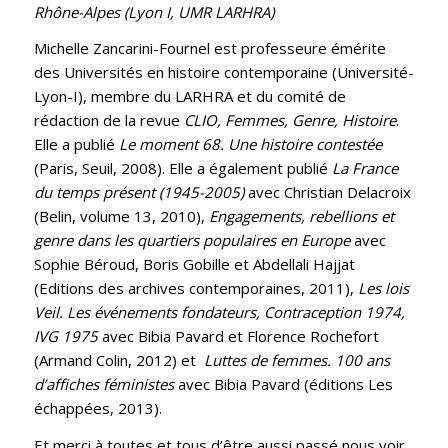
Rhône-Alpes (Lyon I, UMR LARHRA)
Michelle Zancarini-Fournel est professeure émérite
des Universités en histoire contemporaine (Université-
Lyon-I), membre du LARHRA et du comité de
rédaction de la revue
CLIO, Femmes, Genre, Histoire
.
Elle a publié
Le moment 68. Une histoire contestée
(Paris, Seuil, 2008). Elle a également publié
La France
du temps présent (1945-2005)
avec Christian Delacroix
(Belin, volume 13, 2010),
Engagements, rebellions et
genre dans les quartiers populaires en Europe
avec
Sophie Béroud, Boris Gobille et Abdellali Hajjat
(Editions des archives contemporaines, 2011),
Les lois
Veil. Les événements fondateurs, Contraception 1974,
IVG 1975
avec Bibia Pavard et Florence Rochefort
(Armand Colin, 2012) et
Luttes de femmes. 100 ans
d’affiches féministes
avec Bibia Pavard (éditions Les
échappées, 2013).
Et m
erci à toutes et tous d’être aussi passé nous voir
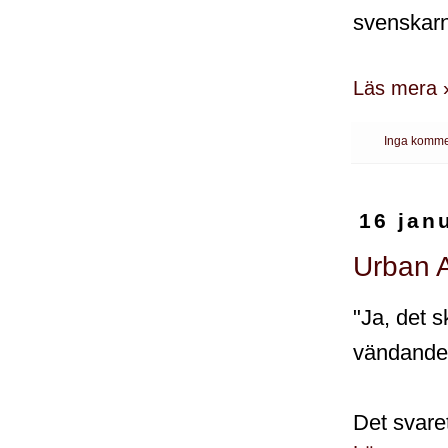
svenskar
Läs mera 
Inga komme
16 jan
Urban A
"Ja, det 
vändande
Det svaret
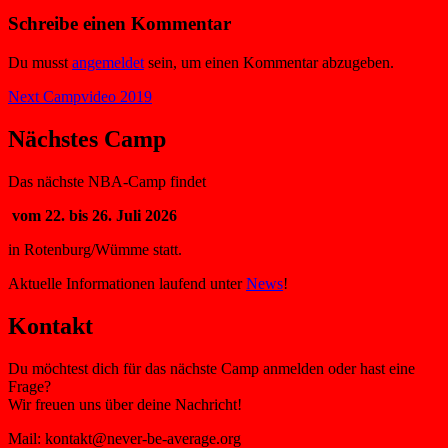
Schreibe einen Kommentar
Du musst
angemeldet
sein, um einen Kommentar abzugeben.
Beitragsnavigation
Next
Next
Campvideo 2019
post:
Nächstes Camp
Das nächste NBA-Camp findet
vom 22. bis 26. Juli 2026
in Rotenburg/Wümme statt.
Aktuelle Informationen laufend unter
News
!
Kontakt
Du möchtest dich für das nächste Camp anmelden oder hast eine
Frage?
Wir freuen uns über deine Nachricht!
Mail: kontakt@never-be-average.org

Job item
Isolate each line of the listing above that includes "einen". Copy it.

Task response
Schreibe einen Kommentar
sein, um einen Kommentar abzugeben.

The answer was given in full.